Applied to the current debates within the LCMS, here is Cheryl's most excellent observation:

"It's not a clergy problem.  It's not a laity problem.  And it's not a DP or IC problem.

It's a sin problem.  Satan strikes whenever he can get his nasty foot in the door, and he doesn't care what door that is. The pastor's study, the bureaucrat's office, the congregational hall, the layperson's house - they're all the same to him.  They're all pretty, red but inwardly rotten apples, ripe for the picking, sharing and eating. he will work with whatever he can find. If he has a pastor who sees pure doctrine and faithful practice as an impediment to mission, great. If he has a self-centered baby boomer who wants what he wants in worship and he wants it now, great.  If he has a council who looks at the pastor as an employee they can replace with someone they like better rather than as the shepherd of their souls, great. But the Enemy can just as easily work with the pastor who thinks that because he is upholding pure doctrine he can carry out whatever political machinations he wants to get his way. Or with the Board of Elders who thinks that because their pastor is confessional he is also infallible. Or with the layman who walks out of a perfectly good and faithful, liturgical service because there was one song he didn't like. Or with a musician who will not change or try to learn because, darn it, this is the way he has always done it and if they don't like it they can find another musician.

__Data segment__:
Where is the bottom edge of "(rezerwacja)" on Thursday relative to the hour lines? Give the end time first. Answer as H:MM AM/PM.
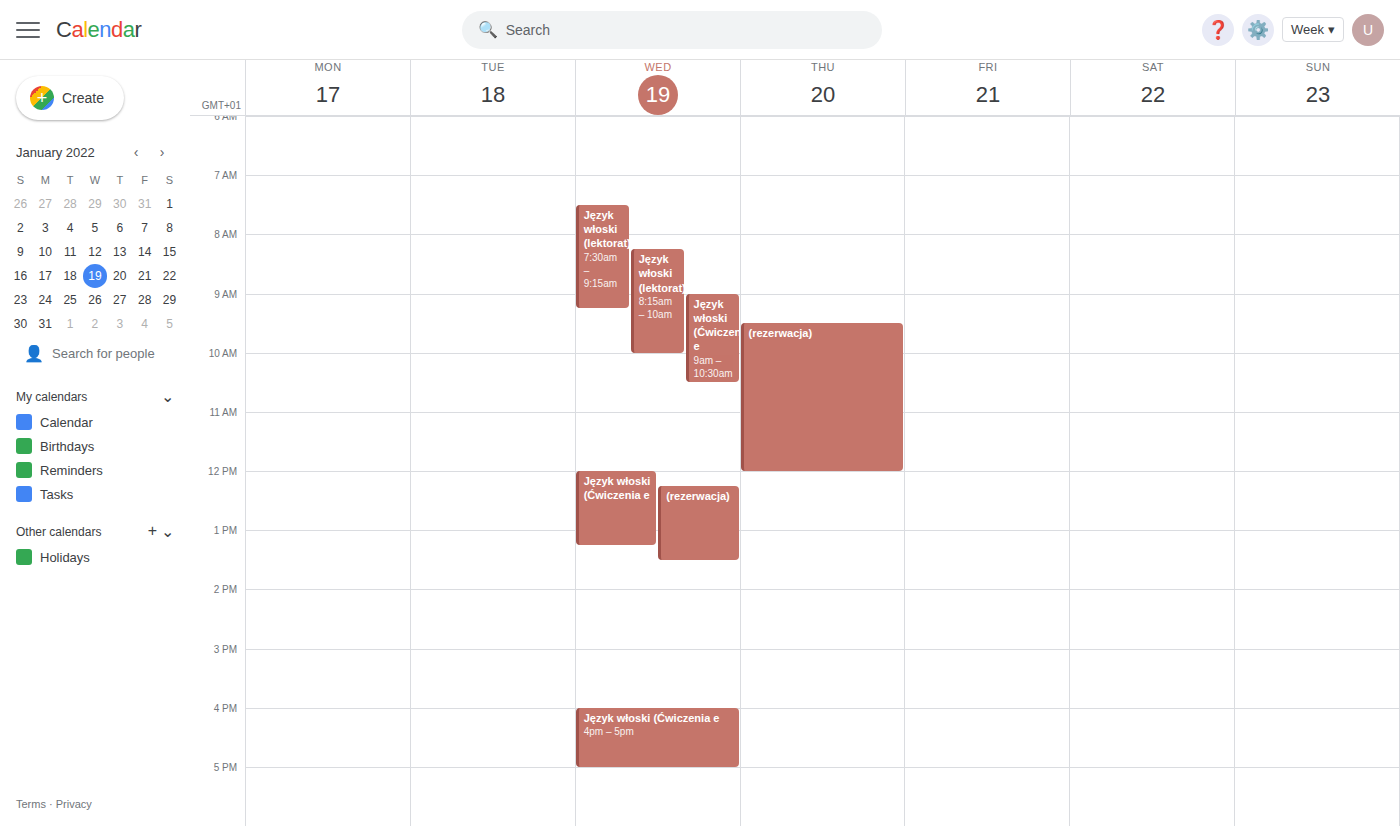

__Task set__:
**1.** In the passage about sin, which places does Satan treat as all the same to him? List them.
**2.** Carry on the passage about sin from its final sentence.
The lines are separate material and are not part of the passage about sin.

__Results in order__:
**1.** The pastor's study, the bureaucrat's office, the congregational hall, the layperson's house

**2.**
Kyrie eleison.   We are a mess and Satan knows it.  Come quickly, Lord Jesus."  

Friday, September 14, 2012


"There are two sides to every story" is a truism that allows people to ignore the truth.   For while it is indeed true that people in conflict share the details most sympathetic to their cause, and so we should listen to "both sides", the implication is not true that "the truth lies somewhere in the middle."   In this post-modern age, with people being taught that truth is relative, and so is supposedly constantly shaped by "perspectives" from different speakers and observers, the old-time wisdom that "there are two sides" has now become particularly useful to liars.   We see this in politics, in our families, in the workplace, and even in our churches.   It is useful to the them because people hearing the conflict between the true story and the false story just throw up their hands (often in frustration, to be sure) and avoid "getting involved", saying things like, "both parties are the same", "they just need to get along", and "well, we're all sinners."  And so people choose to believe what they want to believe, since the truth is just somewhere "out there", somewhere "in the middle."  I've done this myself.   It's hard not to.  Even trusted source authorities such as teachers and even pastors will lie and deceive.  May God grant us wisdom to discern whom to trust in our lives.   And may we always be thankful that, even amidst the noise of lying humanity, we have the gift of pure, unvarnished truth readily available to us in God's Word.   May its melodious sound resonate in our hearts.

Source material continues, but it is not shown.